Transformers form a major part of a power system in transmission as well as distribution of power. Considering the criticality, finance, and time involved in repair, periodic condition monitoring and maintenance of transformers are the key to ensure electrical safety as well as stable operation of the large interconnected power system. Dissolved Gas Analysis (DGA) is an established tool used to determine the incipient faults within the transformer by analyzing the concentration of different gases in the transformer oil and giving early warnings and diagnoses. Currently, transformers worldwide utilise online sensors to monitor dissolved gases and moisture content in oil.
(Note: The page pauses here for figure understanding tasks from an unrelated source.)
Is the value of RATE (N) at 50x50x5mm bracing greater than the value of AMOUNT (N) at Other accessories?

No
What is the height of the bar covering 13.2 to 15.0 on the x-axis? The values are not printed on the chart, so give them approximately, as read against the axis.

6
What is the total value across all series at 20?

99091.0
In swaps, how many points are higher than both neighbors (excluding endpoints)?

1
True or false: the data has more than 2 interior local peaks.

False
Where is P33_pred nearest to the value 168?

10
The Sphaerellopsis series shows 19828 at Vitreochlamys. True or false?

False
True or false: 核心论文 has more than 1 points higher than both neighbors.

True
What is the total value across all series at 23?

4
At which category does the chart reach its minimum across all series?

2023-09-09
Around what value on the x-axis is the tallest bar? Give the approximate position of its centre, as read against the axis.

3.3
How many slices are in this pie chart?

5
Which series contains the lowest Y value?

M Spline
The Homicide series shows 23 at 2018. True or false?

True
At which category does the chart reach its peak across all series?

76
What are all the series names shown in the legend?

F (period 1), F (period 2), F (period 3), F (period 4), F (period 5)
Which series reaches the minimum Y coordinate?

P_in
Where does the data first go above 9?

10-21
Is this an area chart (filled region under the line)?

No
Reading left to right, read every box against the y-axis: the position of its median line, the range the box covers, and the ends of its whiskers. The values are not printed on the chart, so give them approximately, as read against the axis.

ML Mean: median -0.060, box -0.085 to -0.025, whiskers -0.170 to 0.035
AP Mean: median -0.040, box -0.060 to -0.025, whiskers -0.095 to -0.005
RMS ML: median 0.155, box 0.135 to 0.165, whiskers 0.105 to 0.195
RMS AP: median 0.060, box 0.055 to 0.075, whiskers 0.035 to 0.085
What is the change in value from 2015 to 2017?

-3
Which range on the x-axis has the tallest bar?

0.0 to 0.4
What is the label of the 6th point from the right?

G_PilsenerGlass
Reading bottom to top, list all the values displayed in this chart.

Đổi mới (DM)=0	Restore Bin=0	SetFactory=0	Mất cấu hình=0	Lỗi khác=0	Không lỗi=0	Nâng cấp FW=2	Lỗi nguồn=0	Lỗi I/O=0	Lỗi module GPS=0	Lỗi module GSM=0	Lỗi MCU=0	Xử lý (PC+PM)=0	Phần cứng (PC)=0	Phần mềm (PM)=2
The online DGA sensor uses a small amount of oil from transformer to perform real-time DGA analysis and gives the ppm content of dissolved gases for further course of action. Considering the large quantity of assets and the huge amount of data produced, it is imperative to develop a tool to aid the operators in assimilating the available data for diagnosis and proactive decision making. The present study improvises AI techniques to predict future dissolved gas concentrations using real time DGA data collected from the transmission utility of the country. The prediction helps to forecast the trend of development of incipient faults in the transformer. The complete project scope is to develop a highly reliable diagnostic tool to emulate the decision-making ability of a human expert in transformer DGA analysis to enhance transformer life. In the present paper, models based on Auto-regressive Integrated Moving Average (ARIMA), Long Short-Term Memory (LSTM), and Vector Auto Regression (VAR) are implemented to predict DGA data of three in-service transformers. DGA data is forecasted for up to 8 monthly samples in the future, and the accuracy of results is compared with each other. The LSTM-VAR combined model is seen to provide the best results among them.